- Data to examine -
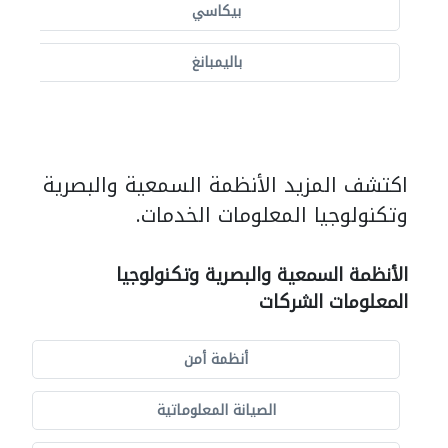
بيكاسي
باليمبانغ
اكتشف المزيد الأنظمة السمعية والبصرية
وتكنولوجيا المعلومات الخدمات.
الأنظمة السمعية والبصرية وتكنولوجيا
المعلومات الشركات
أنظمة أمن
الصيانة المعلوماتية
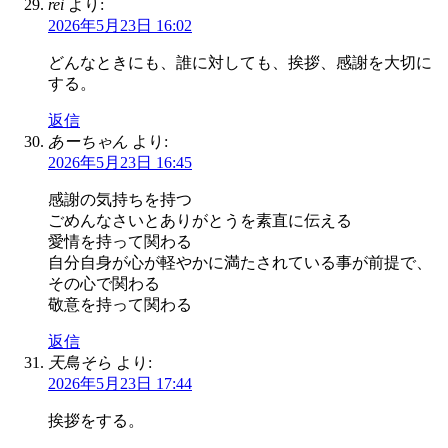
rei
より:
2026年5月23日 16:02
どんなときにも、誰に対しても、挨拶、感謝を大切に
する。
返信
あーちゃん
より:
2026年5月23日 16:45
感謝の気持ちを持つ
ごめんなさいとありがとうを素直に伝える
愛情を持って関わる
自分自身が心が軽やかに満たされている事が前提で、
その心で関わる
敬意を持って関わる
返信
天鳥そら
より:
2026年5月23日 17:44
挨拶をする。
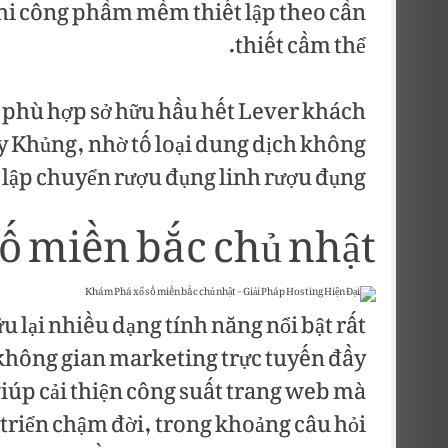
 thi công phầm mềm thiết lập theo cần
thiết cầm thể.
ù phù hợp sở hữu hầu hết Lever khách
y Khủng, nhờ tố loại dung dịch không
lập chuyển rượu đụng linh rượu đụng.
 số miền bắc chủ nhật
u lại nhiều dạng tính năng nổi bật rất
không gian marketing trực tuyến đầy
giúp cải thiện công suất trang web mà
triển chậm đời, trong khoảng câu hỏi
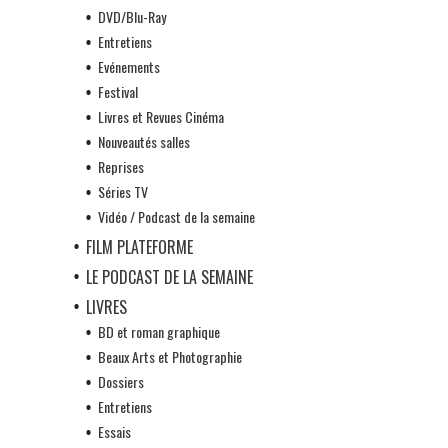
DVD/Blu-Ray
Entretiens
Evénements
Festival
Livres et Revues Cinéma
Nouveautés salles
Reprises
Séries TV
Vidéo / Podcast de la semaine
FILM PLATEFORME
LE PODCAST DE LA SEMAINE
LIVRES
BD et roman graphique
Beaux Arts et Photographie
Dossiers
Entretiens
Essais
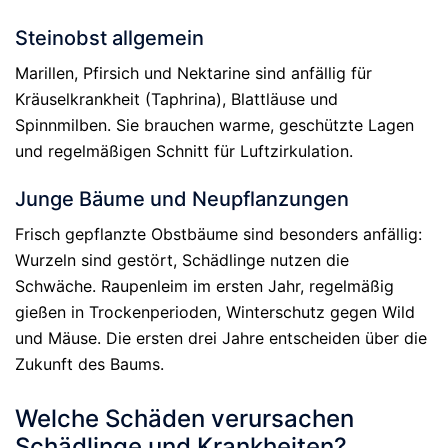
Steinobst allgemein
Marillen, Pfirsich und Nektarine sind anfällig für
Kräuselkrankheit (Taphrina), Blattläuse und
Spinnmilben. Sie brauchen warme, geschützte Lagen
und regelmäßigen Schnitt für Luftzirkulation.
Junge Bäume und Neupflanzungen
Frisch gepflanzte Obstbäume sind besonders anfällig:
Wurzeln sind gestört, Schädlinge nutzen die
Schwäche. Raupenleim im ersten Jahr, regelmäßig
gießen in Trockenperioden, Winterschutz gegen Wild
und Mäuse. Die ersten drei Jahre entscheiden über die
Zukunft des Baums.
Welche Schäden verursachen
Schädlinge und Krankheiten?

- Directions for this task -
Reproduce everything from the start of the listing down to and including the line containing "الصيانة المعلوماتية", with "الشركات" replaced by "المؤسسات" and nothing else changed. Leave the pictures out of your answer.

- Solution for this problem -
بيكاسي
باليمبانغ
اكتشف المزيد الأنظمة السمعية والبصرية
وتكنولوجيا المعلومات الخدمات.
الأنظمة السمعية والبصرية وتكنولوجيا
المعلومات المؤسسات
أنظمة أمن
الصيانة المعلوماتية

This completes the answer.